Mon fils, je t'écris parce que j'ai besoin de temps pour trouver les bons mots pour ce que j'ai à te dire. Je voudrais très fort que tu lises ce message jusqu'au bout. Que tu le relises encore après, pour bien saisir mes intentions.

Je t'aime. Cette réalité est indéniable. Tu es, toi, ton frère et ta soeur les êtres pour qui je ferais tout. C'est pour ça que je t'écris.

J'ai vu une publicité à la télévision. Pour la première fois, j'ai compris qu'elle s'adressait aux personnes qui deviennent d'innocentes victimes. Nous les parents, ta famille élargie, ton entourage, tous ceux qui t'aiment et que tu aimes.

Dans cette pub, il y a deux personnes assises l'une en face de l'autre. Deux frères. L'un parle à l'autre et l'autre lui pose toujours la même question. Il a, depuis plusieurs années, perdu l'usage de sa mémoire à court terme... À très court terme. Il ne retient aucune information plus de 30 secondes. Et dans son cas, c'est une grande amélioration. Durant quelques années, il ne se souvenait pas de ce qu'on venait tout juste de lui dire. Cette partie de son cerveau a gravement été affectée par un accident de voiture. Il n'a aucune autonomie, il ne peut même plus rêver. Il n'a plus d'avenir. À 20 ans, le reste de sa vie va être bien long.

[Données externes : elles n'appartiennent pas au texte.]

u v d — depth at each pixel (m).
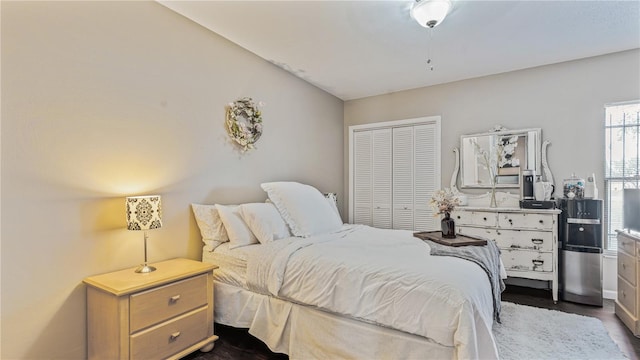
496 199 3.65
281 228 2.67
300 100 3.90
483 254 2.15
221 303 2.43
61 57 1.87
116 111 2.14
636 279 2.41
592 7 2.32
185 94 2.59
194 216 2.65
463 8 2.33
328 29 2.70
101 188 2.06
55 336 1.85
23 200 1.73
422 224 4.20
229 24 2.66
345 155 4.80
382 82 4.03
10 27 1.68
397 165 4.40
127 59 2.20
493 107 3.74
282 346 2.13
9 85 1.67
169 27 2.46
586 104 3.29
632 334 2.42
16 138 1.70
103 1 2.07
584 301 3.00
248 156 3.17
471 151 3.85
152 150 2.35
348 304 1.86
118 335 1.73
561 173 3.39
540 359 2.05
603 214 3.14
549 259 3.08
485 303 1.73
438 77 3.86
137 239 2.26
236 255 2.42
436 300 1.60
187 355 2.14
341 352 1.89
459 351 1.48
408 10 2.39
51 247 1.84
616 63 3.16
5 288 1.68
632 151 3.16
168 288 1.96
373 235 2.87
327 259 2.05
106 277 1.96
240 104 3.05
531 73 3.54
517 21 2.52
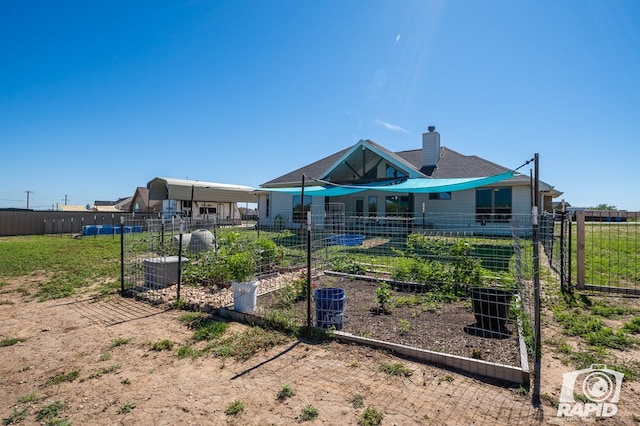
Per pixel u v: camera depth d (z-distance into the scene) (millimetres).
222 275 8047
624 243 15195
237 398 3439
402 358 4320
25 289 8508
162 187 31844
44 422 3098
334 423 2998
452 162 21984
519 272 5445
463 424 2986
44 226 29562
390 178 21062
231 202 35500
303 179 5406
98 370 4125
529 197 18328
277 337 5008
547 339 4832
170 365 4234
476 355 4188
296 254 11055
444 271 7832
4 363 4363
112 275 10109
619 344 4652
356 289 7887
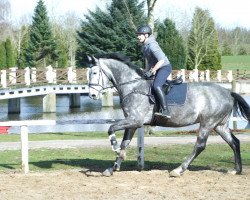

Il roulait trop vite, sans s'attacher.

Continue à lire, je t'en prie. Fais ça pour moi.

Je ne vais pas te parler de statistiques puisque nous les connaissons tous. Non plus du développement du cerveau qui se fait plus lentement chez les garçons. Les derniers réseaux finissent de se tisser vers l'âge de 25 ans. Cela veut dire que, souvent, ce sont les impulsions qui mènent à des comportements irrationnels. C'est de ça dont je vais te parler.

Pense à nous, à ta famille, mais surtout à toi. À la fragilité de la vie.

Ta soeur m'a dit qu'elle était inquiète de la façon dont tu comportes au volant. Tu roules vite, sans respecter les limites de vitesse, sans ceinture attachée... Elle est inquiète parce qu'elle t'aime.

Je t'ai souvent fait part de mes craintes. Je ne veux pas te perdre. Pense à ton frère qui aurait pu perdre la vie en 2008. C'est presque un miracle qu'il n'ait pas eu de conséquence grave à la suite de cet accident.

Perdre la vie, c'est définitif et dévastateur pour ceux qui restent. Mais demeurer handicapé pour la plus grande partie de ta vie, ça l'est pour toi aussi. Essaie juste de t'imaginer cloué dans un corps qui ne répond plus, abandonné par la vie... par ta propre faute.

Pense à tes amis qui te font confiance, qui ont eux aussi confiance en la vie qui s'ouvre devant vous. Imagine ta vie, si tes amis perdent la leur, en montant dans ta voiture... Tu as la responsabilité de leur sécurité. Pense aux remords que tu devras porter sur tes épaules pour le reste de tes jours. Ça te sera tellement insupportable.

Attachez votre ceinture de sécurité... de grâce. Un simple clic. Deux secondes de votre temps.

Ça ne sauve pas toutes les vies. La vitesse, l'alcool et bien d'autres causes encore ont fait bien des ravages, mais ça en préserve plus que moins.

Je ne sais pas ce qu'il adviendrait si la route t'arrachait à moi. Je veux vraiment que tu comprennes que la vie est bien fragile, mais elle peut être magnifique quand on a encore tout ce qu'il faut pour en faire ce qu'on veut.

La décision t'appartient. Je ne vais pas te rappeler constamment d'être prudent. C'est à toi de le faire, de te conduire comme un être qui réfléchit aux conséquences de ses actes.